Bij veel boeren is de eerste snede inmiddels gemaaid. Op meerdere plekken in Friesland kun je zien dat er langs de slootkant randen van ca. 5 meter is blijven staan. Binnen het agrarisch natuur- en landschapsbeheer zijn dit jaar vanuit klimaat en water beheerpakketten afgesloten voor het randenbeheer. Hierbij wordt een strook van 5 meter langs de sloot niet bemest en pas na 15 juni gemaaid. Het is aantrekkelijk om bij het maaien de slootkant mee te maaien, maar juist op de overgang van water naar land zie je een grotere diversiteit aan planten en dieren. Bloeiende oeverplanten als kattenstaart en harig wilgenroosje bieden voedsel aan insecten en daarmee libellen en vogels. En eenden als de kuifeend maken in mei hun nest in de beschutte oeverzone. Daarbij geldt dat een bredere rand meer voordeel oplevert dan een smalle rand. Maar alleen al het laten staan van de oevervegetatie in de eerste meter naast de sloot kan voor de biodiversiteit al heel wat opleveren.

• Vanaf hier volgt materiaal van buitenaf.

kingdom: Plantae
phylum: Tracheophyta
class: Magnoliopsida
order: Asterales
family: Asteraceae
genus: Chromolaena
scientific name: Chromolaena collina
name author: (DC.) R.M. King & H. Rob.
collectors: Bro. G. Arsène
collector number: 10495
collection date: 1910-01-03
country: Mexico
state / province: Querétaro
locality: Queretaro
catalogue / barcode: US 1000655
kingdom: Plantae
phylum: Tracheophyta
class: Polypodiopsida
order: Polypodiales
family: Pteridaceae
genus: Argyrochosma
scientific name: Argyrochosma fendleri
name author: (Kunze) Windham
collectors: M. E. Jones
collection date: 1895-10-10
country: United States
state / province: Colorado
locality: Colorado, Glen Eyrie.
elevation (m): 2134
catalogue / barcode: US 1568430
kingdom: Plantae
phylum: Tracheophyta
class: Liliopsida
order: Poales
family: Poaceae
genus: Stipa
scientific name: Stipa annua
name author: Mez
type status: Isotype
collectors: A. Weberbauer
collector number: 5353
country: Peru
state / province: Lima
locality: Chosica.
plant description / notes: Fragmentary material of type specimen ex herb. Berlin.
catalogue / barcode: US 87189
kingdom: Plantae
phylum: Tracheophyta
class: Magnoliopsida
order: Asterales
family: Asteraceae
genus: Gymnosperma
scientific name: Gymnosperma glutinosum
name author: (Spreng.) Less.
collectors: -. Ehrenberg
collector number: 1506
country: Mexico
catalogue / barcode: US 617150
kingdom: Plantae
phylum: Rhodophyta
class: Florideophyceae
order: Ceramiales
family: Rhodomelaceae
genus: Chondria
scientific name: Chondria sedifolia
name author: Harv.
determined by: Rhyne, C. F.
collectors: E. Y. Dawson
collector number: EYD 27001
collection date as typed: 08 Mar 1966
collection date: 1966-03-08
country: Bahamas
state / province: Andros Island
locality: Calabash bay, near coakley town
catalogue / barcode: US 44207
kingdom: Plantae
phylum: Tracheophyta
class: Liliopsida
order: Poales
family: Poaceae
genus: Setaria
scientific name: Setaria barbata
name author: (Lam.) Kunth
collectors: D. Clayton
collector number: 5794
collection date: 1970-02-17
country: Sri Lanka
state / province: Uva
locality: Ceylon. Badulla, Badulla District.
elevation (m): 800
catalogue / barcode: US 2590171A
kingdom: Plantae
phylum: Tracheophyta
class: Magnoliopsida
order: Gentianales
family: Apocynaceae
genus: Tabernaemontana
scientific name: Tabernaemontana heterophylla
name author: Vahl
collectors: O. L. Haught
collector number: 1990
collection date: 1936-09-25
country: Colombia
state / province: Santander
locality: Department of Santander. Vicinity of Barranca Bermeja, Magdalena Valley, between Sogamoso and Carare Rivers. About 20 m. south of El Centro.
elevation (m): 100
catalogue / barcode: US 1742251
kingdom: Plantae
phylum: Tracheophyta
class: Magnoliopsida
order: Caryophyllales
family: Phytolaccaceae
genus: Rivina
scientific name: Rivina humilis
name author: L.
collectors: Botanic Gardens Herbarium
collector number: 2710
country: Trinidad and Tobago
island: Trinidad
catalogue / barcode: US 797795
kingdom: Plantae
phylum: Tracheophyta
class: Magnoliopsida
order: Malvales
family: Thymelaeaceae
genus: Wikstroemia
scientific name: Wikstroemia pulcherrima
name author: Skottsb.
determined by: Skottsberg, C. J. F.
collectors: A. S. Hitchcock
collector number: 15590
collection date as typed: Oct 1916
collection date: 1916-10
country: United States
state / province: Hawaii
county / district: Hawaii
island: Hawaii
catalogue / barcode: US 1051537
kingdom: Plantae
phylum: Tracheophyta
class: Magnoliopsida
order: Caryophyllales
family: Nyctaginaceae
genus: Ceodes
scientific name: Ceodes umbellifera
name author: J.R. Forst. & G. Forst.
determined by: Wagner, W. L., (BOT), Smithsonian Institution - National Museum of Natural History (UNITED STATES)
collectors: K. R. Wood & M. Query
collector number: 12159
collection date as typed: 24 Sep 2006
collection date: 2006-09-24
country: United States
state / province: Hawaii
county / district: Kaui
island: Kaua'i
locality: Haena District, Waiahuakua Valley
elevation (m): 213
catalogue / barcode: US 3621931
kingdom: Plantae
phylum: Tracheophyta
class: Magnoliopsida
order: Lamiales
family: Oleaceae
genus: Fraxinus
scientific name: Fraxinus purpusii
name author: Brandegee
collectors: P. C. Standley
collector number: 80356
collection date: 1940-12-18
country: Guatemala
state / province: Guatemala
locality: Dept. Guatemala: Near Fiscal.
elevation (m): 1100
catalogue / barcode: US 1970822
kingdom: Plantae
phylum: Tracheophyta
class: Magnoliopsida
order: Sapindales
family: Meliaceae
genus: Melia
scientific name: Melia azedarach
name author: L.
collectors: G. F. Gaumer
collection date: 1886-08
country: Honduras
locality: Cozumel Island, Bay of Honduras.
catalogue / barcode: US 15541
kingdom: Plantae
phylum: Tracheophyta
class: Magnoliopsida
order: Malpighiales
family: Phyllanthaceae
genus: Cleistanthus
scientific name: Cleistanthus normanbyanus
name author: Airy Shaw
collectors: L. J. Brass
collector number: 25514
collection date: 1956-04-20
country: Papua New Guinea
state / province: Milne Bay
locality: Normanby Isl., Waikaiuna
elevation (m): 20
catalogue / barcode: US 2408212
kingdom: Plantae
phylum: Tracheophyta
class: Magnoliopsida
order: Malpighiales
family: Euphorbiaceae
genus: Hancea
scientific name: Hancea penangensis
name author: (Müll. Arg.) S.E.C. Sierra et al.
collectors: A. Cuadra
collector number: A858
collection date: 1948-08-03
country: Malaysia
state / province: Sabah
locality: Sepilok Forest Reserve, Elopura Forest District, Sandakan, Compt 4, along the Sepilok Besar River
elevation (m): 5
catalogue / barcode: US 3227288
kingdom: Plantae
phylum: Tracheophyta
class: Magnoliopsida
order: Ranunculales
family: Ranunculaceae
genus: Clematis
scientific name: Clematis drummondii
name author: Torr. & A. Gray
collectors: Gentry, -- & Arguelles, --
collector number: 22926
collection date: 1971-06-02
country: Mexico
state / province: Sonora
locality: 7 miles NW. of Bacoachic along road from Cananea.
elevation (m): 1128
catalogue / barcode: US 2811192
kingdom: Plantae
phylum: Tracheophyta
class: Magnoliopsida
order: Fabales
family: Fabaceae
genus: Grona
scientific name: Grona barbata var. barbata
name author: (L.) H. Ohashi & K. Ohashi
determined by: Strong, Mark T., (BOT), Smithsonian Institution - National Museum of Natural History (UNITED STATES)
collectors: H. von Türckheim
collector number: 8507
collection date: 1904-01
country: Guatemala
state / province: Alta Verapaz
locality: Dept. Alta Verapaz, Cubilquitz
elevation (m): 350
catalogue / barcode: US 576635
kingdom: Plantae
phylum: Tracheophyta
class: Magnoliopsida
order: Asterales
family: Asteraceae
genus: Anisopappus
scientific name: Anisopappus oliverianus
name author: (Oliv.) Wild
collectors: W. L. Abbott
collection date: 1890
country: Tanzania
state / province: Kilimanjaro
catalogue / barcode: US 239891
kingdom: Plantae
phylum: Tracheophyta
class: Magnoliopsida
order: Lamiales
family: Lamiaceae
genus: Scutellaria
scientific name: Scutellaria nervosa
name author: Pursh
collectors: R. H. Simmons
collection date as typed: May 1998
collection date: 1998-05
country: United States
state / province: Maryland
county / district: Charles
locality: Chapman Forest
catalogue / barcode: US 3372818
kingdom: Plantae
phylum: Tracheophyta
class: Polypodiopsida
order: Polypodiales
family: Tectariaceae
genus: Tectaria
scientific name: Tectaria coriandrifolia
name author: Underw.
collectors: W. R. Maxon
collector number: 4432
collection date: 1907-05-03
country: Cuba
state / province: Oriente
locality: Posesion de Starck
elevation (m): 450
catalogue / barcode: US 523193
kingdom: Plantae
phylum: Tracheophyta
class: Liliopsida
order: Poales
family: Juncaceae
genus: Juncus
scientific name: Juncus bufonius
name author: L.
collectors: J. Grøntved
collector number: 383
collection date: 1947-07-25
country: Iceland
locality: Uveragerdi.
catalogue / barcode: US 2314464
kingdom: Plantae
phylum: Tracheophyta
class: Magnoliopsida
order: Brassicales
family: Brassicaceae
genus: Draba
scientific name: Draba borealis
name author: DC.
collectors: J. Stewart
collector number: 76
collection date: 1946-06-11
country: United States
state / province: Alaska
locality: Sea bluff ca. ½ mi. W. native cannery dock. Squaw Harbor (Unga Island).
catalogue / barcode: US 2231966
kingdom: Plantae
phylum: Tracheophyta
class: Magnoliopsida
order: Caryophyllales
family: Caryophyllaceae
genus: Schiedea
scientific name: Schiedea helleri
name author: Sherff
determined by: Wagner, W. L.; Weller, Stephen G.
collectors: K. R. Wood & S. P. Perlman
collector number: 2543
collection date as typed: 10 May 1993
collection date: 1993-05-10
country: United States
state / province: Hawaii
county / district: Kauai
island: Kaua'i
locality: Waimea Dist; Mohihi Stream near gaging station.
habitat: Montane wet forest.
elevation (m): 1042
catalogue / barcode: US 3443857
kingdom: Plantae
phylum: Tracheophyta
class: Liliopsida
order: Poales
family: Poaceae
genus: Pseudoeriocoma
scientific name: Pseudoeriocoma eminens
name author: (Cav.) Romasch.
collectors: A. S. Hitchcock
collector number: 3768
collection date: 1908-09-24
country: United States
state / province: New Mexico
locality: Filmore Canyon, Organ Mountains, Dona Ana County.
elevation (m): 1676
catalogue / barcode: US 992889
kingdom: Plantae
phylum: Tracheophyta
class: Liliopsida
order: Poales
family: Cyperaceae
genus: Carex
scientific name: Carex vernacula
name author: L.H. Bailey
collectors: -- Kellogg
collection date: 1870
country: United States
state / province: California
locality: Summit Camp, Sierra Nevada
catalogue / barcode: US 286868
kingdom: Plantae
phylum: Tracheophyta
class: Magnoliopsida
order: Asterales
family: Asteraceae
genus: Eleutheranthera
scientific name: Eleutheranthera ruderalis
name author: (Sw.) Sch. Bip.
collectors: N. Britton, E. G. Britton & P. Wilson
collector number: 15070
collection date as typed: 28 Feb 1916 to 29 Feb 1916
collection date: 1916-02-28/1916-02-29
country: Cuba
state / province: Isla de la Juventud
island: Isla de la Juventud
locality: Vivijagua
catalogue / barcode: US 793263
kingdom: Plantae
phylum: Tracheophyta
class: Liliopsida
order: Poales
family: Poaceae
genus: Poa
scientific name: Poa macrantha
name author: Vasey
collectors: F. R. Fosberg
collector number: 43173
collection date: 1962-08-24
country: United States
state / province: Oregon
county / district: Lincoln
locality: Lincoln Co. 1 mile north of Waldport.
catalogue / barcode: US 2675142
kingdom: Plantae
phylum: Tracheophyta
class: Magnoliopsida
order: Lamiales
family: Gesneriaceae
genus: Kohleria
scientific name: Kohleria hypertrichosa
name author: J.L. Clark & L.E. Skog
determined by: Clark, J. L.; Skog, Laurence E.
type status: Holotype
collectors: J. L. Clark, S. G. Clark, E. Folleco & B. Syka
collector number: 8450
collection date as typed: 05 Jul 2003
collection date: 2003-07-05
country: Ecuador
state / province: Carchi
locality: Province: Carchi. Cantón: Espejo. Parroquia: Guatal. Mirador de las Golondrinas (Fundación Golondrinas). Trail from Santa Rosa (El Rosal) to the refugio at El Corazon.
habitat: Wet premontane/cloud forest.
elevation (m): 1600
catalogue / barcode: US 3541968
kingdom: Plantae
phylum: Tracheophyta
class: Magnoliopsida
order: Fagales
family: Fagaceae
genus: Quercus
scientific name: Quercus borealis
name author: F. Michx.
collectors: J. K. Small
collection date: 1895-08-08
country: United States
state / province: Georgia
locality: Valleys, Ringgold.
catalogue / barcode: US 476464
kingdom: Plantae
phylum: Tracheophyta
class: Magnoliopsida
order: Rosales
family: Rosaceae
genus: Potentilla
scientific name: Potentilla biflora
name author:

In de akkerbouw zorgt een kruidenrijke rand langs de sloot, of het aanleggen van een akkerrand voor dekking en voedsel aan akkervogels als de gele kwikstaart, fazanten en patrijzengezinnen. Een voordeel van akkerranden is dat plaagbestrijdende insecten zoals loopkevers, spinnen, sluipwespen en zweefvliegen voedsel en dekking vinden in de akkerrand en zich van daaruit over het perceel kunnen verspreiden en bijdragen aan de natuurlijke plaagbestrijding van bladluizen en andere plaaginsecten. Het versterken van de groenblauwe dooradering op het bedrijf en in het omliggende landschap heeft daarmee ook een potentieel effect op het versterken van de natuurlijke plaagbestrijding, waarmee het gebruik van pesticiden verminderd kan worden. Kies bij voorkeur voor meerjarige akkerranden, zodat insecten in de akkerrand kunnen overwinteren en de akkerrand in de herfst en winter ook voedsel biedt voor akkervogels.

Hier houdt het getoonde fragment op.